Marco Bellocchio
En 1858, dans le quartier juif de Bologne, les soldats du Pape font irruption chez la famille Mortara. Sur ordre du cardinal, ils sont venus prendre Edgardo, leur fils de sept ans. L’enfant aurait été baptisé en secret par sa nourrice étant bébé et la loi pontificale est indiscutable : il doit recevoir une éducation catholique. Les parents d’Edgardo, bouleversés, vont tout faire pour récupérer leur fils. Soutenus par l’opinion publique de l’Italie libérale et la communauté juive internationale, le combat des Mortara prend vite une dimension politique. Mais l’Église et le Pape refusent de rendre l'enfant, pour asseoir un pouvoir de plus en plus vacillant...
Cinéaste souvent sous-etimé par la critique internationale et inconnu du grand public, Marco Bellocchio fait pourtant partie des grands cinéastes italiens (Le traitre, Vincere, Buongiorno notte, Le prince de Hombourg, Les poings dans les poches).
Avec L'enlèvement, le réalisateur de 83 ans signe une fresque historique certes d'une réalisation classique mais dont l'histoire est juste hallucinante. Cette période de l'Italie est assez méconnue et peu traitée au cinéma. Le pape Pie IX fut pourtant l'un des plus rétrogrades et conservateurs et ce n'est pas pour rien si l'ultra contesté Pie XII, qui ferma les yeux sur l'horreur nazie, prit son nom et fit tout son possible pour le canoniser. La quasi folie du personnage qui eu 30 ans de règne et fut le dernier souverain pontife à régner sur les régions d’Italie reprises par la force, est extrêmement bien rendue. Surtout, cette histoire d'enlèvement d'enfants soit disant baptisés, arrachés à leurs parents juifs, est juste incroyable. On y voit tout l'aveuglement de l’Église et la domination via des scènes d'humiliation incroyable des représentants juifs, considérés comme des sous-hommes. On comprends tout le terreau antisémite qui conduisit à la Shoa. Bellocchio montre tout le processus de manipulation d'un esprit non encore totalement formé, celui d'un enfant qui va vivre le syndrome de stockholm et tomber en admiration pour son kidnappeur.

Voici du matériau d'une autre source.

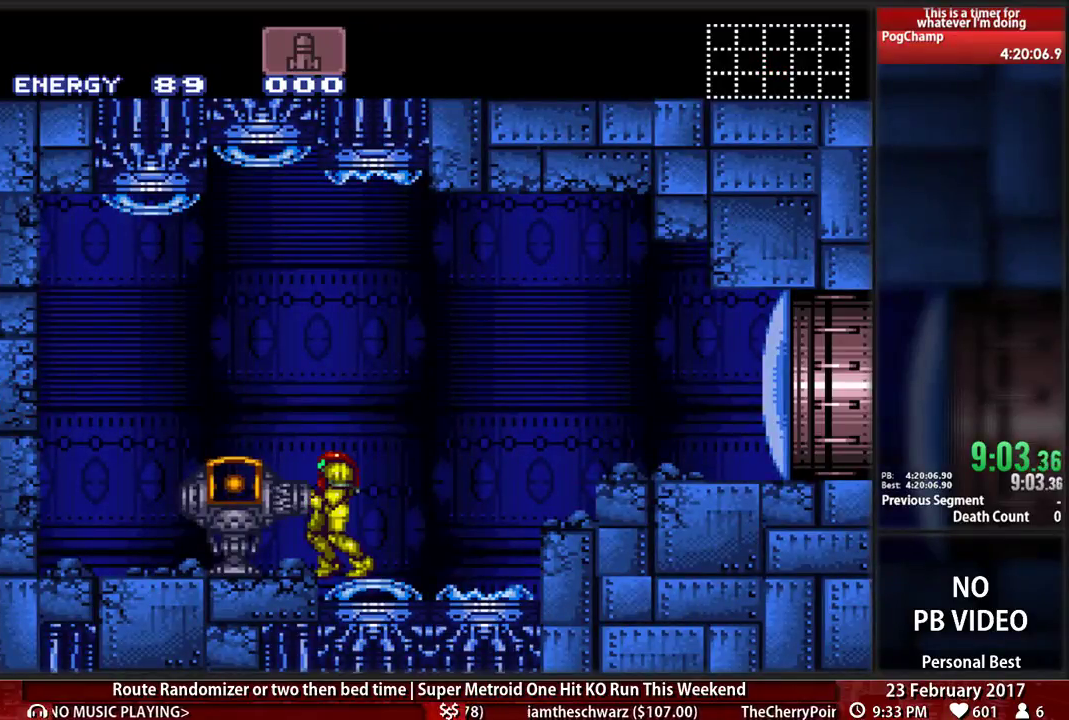
{"dt_ms": 500, "buttons": ["B", "DPAD_RIGHT"], "events": []}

On comprend pourquoi Steven Spielberg voulu pendant de nombreuses années adapter cette histoire qui fit scandale dans toute l'Europe, amenant même le très chrétien Napoléon III à s'insurger contre l'attitude du Saint père. Le fait divers historique devient sous la caméra de Marco Bellocchio l'occasion de saisir le basculement entre deux siècles de ce qui sera l'un des pires drames de l'humanité.
Cet opéra baroque, reconstitution flamboyante contre l’obscurantisme est absolument à courir voir de part sa thématique, l'émotion qui se dégage de la dernière partie et l'image magnifique de la photographie.